Do I need an eSATA connection - what does this allow me to do? Can I attach an eSata enclosure like this for instance http://www.shop.bt.com/products/startech-com-esata-raid-external-enclosure-6PDK.html: I appreciate that the expanded space wouldn't be RAID'ed or managed by the NAS box. I'm really looking at affording myself upgradability for the inevitable day that the unit becomes full. If you are able to expand, how does the storage appear - as a single share or are you able to create seperate shares?
eSATA will provide 2-3X the throughput of USB 2.0 for attached backup.
You cannot control/configure individual drives in a multi-drive eSATA box. But if the box handles volume configuration locally, the NAS should be able to see it as a single volume. I have not tried this, however, and you should ask the vendor or check its Forums.

If you are able to expand and add storage via eSATA, what kind of degradation of speed can you expect from the expanded storage? 1/2 as fast, 1/4 of the NAS speed.
Check the eSATA backup charts. Speed can be similar to internal SATA volumes.

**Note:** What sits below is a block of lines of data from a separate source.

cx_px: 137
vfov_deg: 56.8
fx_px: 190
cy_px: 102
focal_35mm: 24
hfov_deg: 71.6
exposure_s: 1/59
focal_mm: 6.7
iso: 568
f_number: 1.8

The QNAP cites power usage of 16/20W compared to the synology's 56/20W - this seems a large difference for two similarly matches units?
Correct. That's probably a typo. The drives alone would probably consume 16W. If the processors and drives are same/similar, power consumption will be similar.
 
Correct. That's probably a typo. The drives alone would probably consume 16W. If the processors and drives are same/similar, power consumption will be similar.

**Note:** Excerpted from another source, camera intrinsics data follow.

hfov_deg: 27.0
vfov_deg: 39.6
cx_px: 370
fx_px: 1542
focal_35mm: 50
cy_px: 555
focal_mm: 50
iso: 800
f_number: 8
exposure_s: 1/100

Thanks for the response Tim - although QNAP Comparison charts suggest that it doesn't get up past 30W in operation - even at the high end. I think you are right it must mean without drives, a bit abiguous. http://www.qnap.com/images/products/comparison/Comparison_4BayNAS.html

I've started another thread to do with the eSata expansion issue. I'm confused because I can't find anything that says what the possibilities of use for the expansion ports are. http://forums.smallnetbuilder.com/showthread.php?t=4569

I mean, am I limited to the official vendor expansion boxes - or can I use a 3rd party box?
 
You can attach any third party eSATA drive or cabinet. But the NAS will not be able to configure the drives individually. It will see only one volume.